The Bloc Québécois feels as well that, in proposing to extend this mission until December 2011 instead of ending it in February 2009 as originally intended, the Conservative government is completely disregarding the desires of the people of Quebec, who are vehemently opposed.

Our soldiers have done their part by fighting for several years in the most dangerous area in Afghanistan. Other troops should take over now, and we should turn our talents toward helping the people of Afghanistan through the training of Afghan forces, reconstruction, development and diplomacy. That is what we know how to do best.

AfghanistanGovernment Orders

3:35 p.m.

Bloc

Christian Ouellet Bloc Brome—Missisquoi, QC

Mr. Speaker, I want to congratulate my colleague from Papineau on her fine speech, which was very clear and incisive.

Parliamentarians are facing a black hole they will not acknowledge and, at all costs, want to avoid talking about the cultivation of poppies. I thought my colleague was very clear on this point. Maybe she could just finish up, though, by telling us how poppies could used in the health sector to the benefit of the people of Afghanistan.

AfghanistanGovernment Orders

3:35 p.m.

Bloc

Vivian Barbot Bloc Papineau, QC

Mr. Speaker, I thank my colleague for his question.

Poppy production is clearly a scourge in Afghanistan. However, if the international powers agreed on a use for poppies at the international level, especially for medical purposes, that could help solve part of the problem. But since the Afghans use poppies to earn money to meet their needs, poppy cultivation should not be eradicated completely. Other uses for poppies must be found.

Repression will not solve this problem. Other ways must be found to help the Afghan people and help them gradually stop growing poppies, as much as possible.

AfghanistanGovernment Orders

3:35 p.m.

NDP

Dawn Black NDP New Westminster—Coquitlam, BC

Mr. Speaker, I appreciated the comments of the member opposite on the motion to extend the war in Afghanistan. How does she feel about the statements, which even the President of Afghanistan, Mr. Karzai, has made, that negotiations are needed with elements of the insurgency? Does she agree with that? Further, does she see the omission of a path for negotiations in the motion as a glaring omission?

AfghanistanGovernment Orders

3:35 p.m.

Bloc

Vivian Barbot Bloc Papineau, QC

Mr. Speaker, I thank my colleague for that very good question.

There is nothing really new in the motion before us. Postponing the end of the mission to 2011 does not meet any new condition. It is just the same as if we ended the mission in 2009.

- EXTRACTED INFORMATION -
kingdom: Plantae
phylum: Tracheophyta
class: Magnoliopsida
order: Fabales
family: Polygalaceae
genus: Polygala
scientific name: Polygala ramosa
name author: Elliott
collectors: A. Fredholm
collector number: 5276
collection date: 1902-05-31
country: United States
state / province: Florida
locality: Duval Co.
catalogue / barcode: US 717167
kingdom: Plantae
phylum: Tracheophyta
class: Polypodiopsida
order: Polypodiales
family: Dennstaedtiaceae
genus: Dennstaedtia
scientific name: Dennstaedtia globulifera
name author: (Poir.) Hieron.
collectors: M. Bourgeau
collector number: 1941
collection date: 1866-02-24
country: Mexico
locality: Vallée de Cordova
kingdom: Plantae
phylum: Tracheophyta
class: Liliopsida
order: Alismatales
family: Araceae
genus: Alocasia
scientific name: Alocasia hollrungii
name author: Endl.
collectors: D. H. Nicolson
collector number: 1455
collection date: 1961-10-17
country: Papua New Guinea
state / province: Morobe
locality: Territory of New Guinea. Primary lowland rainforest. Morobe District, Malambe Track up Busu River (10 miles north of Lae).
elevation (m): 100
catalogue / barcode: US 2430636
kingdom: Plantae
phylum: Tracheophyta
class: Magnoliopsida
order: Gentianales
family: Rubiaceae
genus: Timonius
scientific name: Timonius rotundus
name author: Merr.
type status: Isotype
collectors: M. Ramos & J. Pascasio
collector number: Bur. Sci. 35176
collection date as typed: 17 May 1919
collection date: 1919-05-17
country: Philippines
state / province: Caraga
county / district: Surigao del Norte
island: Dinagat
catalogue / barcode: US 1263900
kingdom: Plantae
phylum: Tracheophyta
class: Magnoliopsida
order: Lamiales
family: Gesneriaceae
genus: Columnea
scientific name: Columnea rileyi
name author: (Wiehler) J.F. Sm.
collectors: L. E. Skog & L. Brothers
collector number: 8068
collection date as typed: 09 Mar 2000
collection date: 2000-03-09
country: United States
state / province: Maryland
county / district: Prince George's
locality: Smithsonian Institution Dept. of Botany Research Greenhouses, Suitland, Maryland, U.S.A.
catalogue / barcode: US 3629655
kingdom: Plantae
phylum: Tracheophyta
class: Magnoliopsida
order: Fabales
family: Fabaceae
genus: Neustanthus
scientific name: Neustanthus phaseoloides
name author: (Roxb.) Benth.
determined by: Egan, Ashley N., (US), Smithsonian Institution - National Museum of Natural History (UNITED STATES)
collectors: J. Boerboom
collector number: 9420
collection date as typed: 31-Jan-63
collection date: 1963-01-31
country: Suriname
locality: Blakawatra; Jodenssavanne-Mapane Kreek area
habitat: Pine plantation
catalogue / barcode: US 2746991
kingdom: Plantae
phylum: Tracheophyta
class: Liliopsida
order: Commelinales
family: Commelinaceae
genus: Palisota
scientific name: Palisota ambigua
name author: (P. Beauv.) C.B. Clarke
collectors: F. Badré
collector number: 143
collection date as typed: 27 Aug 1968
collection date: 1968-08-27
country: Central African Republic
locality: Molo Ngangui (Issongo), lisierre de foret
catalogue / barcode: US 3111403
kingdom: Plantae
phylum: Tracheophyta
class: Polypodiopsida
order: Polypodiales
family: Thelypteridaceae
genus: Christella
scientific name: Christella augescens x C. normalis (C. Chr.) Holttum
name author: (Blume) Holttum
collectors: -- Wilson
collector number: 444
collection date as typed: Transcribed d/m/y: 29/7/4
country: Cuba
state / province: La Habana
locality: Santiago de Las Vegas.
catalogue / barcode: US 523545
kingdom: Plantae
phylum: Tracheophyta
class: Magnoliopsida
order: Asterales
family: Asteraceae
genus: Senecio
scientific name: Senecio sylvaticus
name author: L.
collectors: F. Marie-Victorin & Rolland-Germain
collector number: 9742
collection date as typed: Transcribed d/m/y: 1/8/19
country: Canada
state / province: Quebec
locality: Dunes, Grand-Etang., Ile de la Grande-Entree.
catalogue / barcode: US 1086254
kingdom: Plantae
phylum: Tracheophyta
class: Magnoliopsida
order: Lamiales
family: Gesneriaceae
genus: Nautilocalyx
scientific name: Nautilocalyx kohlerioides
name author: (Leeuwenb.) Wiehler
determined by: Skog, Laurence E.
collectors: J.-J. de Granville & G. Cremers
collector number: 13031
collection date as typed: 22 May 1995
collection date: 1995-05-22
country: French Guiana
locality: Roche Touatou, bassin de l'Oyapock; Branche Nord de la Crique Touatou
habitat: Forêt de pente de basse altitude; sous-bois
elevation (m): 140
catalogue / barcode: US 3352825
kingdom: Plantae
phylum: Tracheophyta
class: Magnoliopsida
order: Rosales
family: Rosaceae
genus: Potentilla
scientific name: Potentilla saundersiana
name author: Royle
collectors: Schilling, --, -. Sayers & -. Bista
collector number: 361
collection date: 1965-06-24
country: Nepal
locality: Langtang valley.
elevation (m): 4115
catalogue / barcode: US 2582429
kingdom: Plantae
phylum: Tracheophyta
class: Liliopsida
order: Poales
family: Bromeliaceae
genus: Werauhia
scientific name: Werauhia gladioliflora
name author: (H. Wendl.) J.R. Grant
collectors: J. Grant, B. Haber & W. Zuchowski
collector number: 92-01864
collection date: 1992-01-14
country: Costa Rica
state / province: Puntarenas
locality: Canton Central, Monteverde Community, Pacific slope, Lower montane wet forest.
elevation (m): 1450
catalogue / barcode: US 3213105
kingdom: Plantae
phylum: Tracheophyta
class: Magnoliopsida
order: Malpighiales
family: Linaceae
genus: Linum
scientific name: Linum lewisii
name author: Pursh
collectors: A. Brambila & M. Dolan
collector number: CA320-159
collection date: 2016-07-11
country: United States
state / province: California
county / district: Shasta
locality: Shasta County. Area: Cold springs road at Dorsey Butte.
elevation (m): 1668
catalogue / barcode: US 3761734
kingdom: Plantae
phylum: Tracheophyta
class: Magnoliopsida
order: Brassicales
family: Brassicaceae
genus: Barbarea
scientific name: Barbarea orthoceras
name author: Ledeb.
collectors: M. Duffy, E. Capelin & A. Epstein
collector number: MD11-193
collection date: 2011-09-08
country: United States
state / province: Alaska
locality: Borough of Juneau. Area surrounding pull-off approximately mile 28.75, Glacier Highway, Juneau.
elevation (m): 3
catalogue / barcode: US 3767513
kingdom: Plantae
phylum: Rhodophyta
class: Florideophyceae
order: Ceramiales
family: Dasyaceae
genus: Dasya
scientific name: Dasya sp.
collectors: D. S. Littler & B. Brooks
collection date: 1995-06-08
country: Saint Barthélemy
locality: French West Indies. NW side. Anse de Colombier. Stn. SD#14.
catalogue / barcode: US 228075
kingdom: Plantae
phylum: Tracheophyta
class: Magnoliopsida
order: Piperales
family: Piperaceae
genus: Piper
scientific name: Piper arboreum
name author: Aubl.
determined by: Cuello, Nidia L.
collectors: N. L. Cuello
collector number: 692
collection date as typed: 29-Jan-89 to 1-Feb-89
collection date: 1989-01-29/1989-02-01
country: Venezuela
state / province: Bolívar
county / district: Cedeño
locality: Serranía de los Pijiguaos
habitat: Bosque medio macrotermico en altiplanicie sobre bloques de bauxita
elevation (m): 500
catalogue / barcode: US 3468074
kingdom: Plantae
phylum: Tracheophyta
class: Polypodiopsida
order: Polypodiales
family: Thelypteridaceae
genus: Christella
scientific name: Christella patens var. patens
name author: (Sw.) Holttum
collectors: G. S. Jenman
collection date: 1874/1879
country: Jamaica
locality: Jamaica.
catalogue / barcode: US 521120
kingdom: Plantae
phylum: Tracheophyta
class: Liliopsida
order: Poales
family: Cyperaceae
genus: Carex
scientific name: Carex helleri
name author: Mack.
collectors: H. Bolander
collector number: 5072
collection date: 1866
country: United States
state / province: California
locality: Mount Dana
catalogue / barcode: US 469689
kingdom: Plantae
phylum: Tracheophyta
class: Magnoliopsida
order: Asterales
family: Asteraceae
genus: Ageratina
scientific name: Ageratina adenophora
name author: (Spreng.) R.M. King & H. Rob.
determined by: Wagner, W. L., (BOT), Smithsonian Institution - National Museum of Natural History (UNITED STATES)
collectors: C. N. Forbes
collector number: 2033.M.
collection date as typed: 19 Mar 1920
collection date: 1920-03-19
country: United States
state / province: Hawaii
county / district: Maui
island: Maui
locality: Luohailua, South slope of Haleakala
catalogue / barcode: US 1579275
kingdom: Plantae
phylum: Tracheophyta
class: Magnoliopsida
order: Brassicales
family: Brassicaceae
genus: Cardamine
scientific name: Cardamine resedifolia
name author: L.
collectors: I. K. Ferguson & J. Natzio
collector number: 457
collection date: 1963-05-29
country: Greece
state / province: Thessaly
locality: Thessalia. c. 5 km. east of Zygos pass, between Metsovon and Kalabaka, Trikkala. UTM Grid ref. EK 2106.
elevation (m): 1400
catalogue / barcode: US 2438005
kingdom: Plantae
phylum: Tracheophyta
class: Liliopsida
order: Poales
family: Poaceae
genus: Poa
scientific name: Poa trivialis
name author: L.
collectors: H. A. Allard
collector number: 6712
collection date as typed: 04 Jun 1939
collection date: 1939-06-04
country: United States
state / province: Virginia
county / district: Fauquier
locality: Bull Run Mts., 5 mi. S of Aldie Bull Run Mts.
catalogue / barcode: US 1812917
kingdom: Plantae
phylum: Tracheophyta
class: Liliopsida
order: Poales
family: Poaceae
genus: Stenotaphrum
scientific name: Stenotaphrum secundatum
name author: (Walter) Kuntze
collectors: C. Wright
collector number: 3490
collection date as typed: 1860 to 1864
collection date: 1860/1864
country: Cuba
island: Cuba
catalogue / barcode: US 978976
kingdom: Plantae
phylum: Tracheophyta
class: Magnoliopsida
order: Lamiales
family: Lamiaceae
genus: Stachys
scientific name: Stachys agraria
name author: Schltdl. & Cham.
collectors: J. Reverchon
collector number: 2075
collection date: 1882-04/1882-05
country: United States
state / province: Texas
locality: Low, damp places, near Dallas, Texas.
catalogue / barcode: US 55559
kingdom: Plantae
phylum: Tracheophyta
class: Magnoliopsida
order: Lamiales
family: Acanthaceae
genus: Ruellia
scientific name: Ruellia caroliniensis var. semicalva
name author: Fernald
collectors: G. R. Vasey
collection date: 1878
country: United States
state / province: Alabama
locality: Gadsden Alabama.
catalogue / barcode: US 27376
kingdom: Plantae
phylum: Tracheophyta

- ASSIGNED TASK 1 -
Please change "poppies" to "opium poppies" in the part of the Afghanistan debate transcript that opens with the words "Parliamentarians are facing" and closes with "must be found.", and give that part in full.
- ASSIGNED TASK 2 -
Write what comes next in the Afghanistan debate transcript, starting after its final sentence.

- EXPECTED ANSWER 1 -
Parliamentarians are facing a black hole they will not acknowledge and, at all costs, want to avoid talking about the cultivation of opium poppies. I thought my colleague was very clear on this point. Maybe she could just finish up, though, by telling us how opium poppies could used in the health sector to the benefit of the people of Afghanistan.

AfghanistanGovernment Orders

3:35 p.m.

Bloc

Vivian Barbot Bloc Papineau, QC

Mr. Speaker, I thank my colleague for his question.

Poppy production is clearly a scourge in Afghanistan. However, if the international powers agreed on a use for opium poppies at the international level, especially for medical purposes, that could help solve part of the problem. But since the Afghans use opium poppies to earn money to meet their needs, poppy cultivation should not be eradicated completely. Other uses for opium poppies must be found.

- EXPECTED ANSWER 2 -
We therefore fail to see the merits of this measure. To us, it is just more of the same. Nothing in what we have seen so far could persuade us to look at this issue differently and refuse to vote for the motion.

AfghanistanGovernment Orders

3:35 p.m.

Independent

Louise Thibault Independent Rimouski-Neigette—Témiscouata—Les Basques, QC

Mr. Speaker, I must have missed something.

In view of her concerns about poppy production and given everything the Afghan people need to rebuild, recover and live in security, does my colleague not think it would be dangerous and irresponsible to leave Afghanistan?

What will happen if we send a message to NATO members now that we can join them, but at some point in the future, we are no longer happy with the mission and want to leave Afghanistan on a few months' notice?

AfghanistanGovernment Orders

3:35 p.m.

Bloc

Vivian Barbot Bloc Papineau, QC

Mr. Speaker, I thank my colleague for her question. What we are saying is that Canadian troops have done enough. That is the crux of the matter.

In our opinion, leaving the combat zone of Kandahar does not mean the end of the mission. There are 38 countries directly involved. It seems to us that after three years and considerable loss of life, Canada should be able to go elsewhere and do what it does best, that is work in humanitarian aid, reconstruction and development.

That is in keeping with what Quebeckers want. They do not want us to abandon the Afghan people. They want us to do the work for which, over the years, we have gained an enviable reputation that is now being tarnished because we are fighting a war that we will never win.